A solution to the problems of cusps and rotation curves in dark matter halos in the cosmological standard model

TL;DR

This paper presents an analytical method to understand dark matter halo structures, explaining how cosmological motions suppress cusps and form cores, aligning theory with observations and simulations.

Contribution

The authors develop an analytical approach linking initial density inhomogeneities and gravitational relaxation to dark matter halo profiles, addressing cusp-core and rotation curve discrepancies.

Findings

Cosmological motions heat dark matter particles, reducing cusps.

Analytical results align with improved N-body simulations.

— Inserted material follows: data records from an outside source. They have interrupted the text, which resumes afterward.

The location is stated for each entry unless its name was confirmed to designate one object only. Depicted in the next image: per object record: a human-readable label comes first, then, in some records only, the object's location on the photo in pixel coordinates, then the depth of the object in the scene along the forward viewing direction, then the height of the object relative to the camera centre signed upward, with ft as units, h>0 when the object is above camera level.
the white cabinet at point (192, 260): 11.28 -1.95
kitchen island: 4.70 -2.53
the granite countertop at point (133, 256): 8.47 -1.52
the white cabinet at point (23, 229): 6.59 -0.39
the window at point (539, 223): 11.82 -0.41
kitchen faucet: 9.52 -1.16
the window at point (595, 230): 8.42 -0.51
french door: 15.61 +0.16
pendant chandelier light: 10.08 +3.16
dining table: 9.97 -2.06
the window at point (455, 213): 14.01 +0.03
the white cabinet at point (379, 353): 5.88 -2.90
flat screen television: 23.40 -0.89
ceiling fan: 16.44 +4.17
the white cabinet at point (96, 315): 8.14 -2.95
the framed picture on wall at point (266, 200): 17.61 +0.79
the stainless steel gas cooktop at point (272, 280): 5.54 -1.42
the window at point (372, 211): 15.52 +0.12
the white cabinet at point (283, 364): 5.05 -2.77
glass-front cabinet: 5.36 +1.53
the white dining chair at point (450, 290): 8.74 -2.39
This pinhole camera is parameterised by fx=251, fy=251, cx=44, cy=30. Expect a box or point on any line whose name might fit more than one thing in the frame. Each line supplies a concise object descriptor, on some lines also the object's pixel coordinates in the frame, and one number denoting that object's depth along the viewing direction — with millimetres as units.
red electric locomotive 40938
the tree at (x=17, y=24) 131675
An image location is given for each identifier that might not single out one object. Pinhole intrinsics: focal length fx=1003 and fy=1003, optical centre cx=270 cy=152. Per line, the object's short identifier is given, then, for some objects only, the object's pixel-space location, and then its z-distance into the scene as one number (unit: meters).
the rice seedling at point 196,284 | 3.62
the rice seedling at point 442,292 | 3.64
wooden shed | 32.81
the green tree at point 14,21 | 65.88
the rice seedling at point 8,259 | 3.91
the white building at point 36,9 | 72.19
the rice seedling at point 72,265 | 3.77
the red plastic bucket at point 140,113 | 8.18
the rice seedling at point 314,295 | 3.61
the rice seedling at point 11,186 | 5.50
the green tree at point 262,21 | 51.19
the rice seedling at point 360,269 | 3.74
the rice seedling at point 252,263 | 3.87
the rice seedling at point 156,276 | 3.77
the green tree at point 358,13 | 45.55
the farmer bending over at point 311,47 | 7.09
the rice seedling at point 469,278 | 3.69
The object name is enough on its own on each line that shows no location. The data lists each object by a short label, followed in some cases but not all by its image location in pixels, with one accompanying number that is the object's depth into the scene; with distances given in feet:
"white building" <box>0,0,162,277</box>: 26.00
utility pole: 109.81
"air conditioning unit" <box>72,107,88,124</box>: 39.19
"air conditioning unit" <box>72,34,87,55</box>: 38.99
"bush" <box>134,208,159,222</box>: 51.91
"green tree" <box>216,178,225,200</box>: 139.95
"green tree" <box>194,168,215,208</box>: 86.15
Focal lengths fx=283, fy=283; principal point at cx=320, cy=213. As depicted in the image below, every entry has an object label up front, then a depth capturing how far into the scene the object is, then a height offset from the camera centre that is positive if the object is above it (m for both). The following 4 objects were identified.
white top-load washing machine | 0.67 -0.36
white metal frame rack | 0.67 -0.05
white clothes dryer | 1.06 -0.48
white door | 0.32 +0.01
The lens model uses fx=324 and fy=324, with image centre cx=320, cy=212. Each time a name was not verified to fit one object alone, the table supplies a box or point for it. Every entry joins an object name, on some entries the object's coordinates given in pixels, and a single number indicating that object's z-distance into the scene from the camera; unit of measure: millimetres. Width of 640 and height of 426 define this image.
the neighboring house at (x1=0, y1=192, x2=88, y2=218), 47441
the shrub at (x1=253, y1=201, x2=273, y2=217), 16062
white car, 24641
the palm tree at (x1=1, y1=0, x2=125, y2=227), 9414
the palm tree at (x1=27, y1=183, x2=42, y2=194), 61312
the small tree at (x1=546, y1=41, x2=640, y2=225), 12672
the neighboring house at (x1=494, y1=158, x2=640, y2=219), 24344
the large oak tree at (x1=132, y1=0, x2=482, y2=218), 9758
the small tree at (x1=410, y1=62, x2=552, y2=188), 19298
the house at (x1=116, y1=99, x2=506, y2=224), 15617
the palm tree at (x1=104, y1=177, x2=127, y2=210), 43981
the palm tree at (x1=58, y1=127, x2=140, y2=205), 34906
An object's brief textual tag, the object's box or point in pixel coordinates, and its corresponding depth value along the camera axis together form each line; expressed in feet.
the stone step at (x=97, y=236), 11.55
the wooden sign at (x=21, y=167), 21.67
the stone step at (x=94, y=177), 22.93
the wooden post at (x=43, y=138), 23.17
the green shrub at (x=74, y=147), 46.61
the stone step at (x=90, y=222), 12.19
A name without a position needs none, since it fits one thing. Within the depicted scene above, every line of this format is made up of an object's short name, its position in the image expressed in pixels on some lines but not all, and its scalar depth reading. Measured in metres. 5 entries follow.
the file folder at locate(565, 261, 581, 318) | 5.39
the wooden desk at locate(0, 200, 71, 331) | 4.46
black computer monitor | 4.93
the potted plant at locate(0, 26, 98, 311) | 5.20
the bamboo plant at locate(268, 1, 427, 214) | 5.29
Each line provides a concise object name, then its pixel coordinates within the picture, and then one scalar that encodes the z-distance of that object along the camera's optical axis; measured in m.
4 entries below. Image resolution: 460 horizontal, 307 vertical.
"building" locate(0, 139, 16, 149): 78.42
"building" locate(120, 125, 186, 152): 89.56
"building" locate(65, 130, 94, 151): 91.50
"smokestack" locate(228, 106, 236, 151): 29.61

Dark matter cores can naturally form in galaxy halos.

Abstract

We discuss various aspects of the inner structure formation in virialized dark matter (DM) halos that form as primordial density inhomogeneities evolve in the cosmological standard model. The main focus is on the study of central cusps/cores and of the profiles of DM halo rotation curves, problems that reveal disagreements among the theory, numerical simulations, and observations. A method that was developed by the authors to describe equilibrium DM systems is presented, which allows investigating these complex nonlinear structures analytically and relating density distribution profiles within a halo both to the parameters of the initial small-scale inhomogeneity field and to the nonlinear relaxation characteristics of gravitationally compressed matter. It is shown that cosmological random motions of matter `heat up' the DM particles in collapsing halos, suppressing cusp-like density profiles within developing halos, facilitating the formation of DM cores in galaxies, and providing an explanation for the difference between observed and simulated galactic rotation curves. The analytic conclusions obtained within this approach can be confirmed by the N-body model simulation once improved spatial resolution is achieved for central halo regions.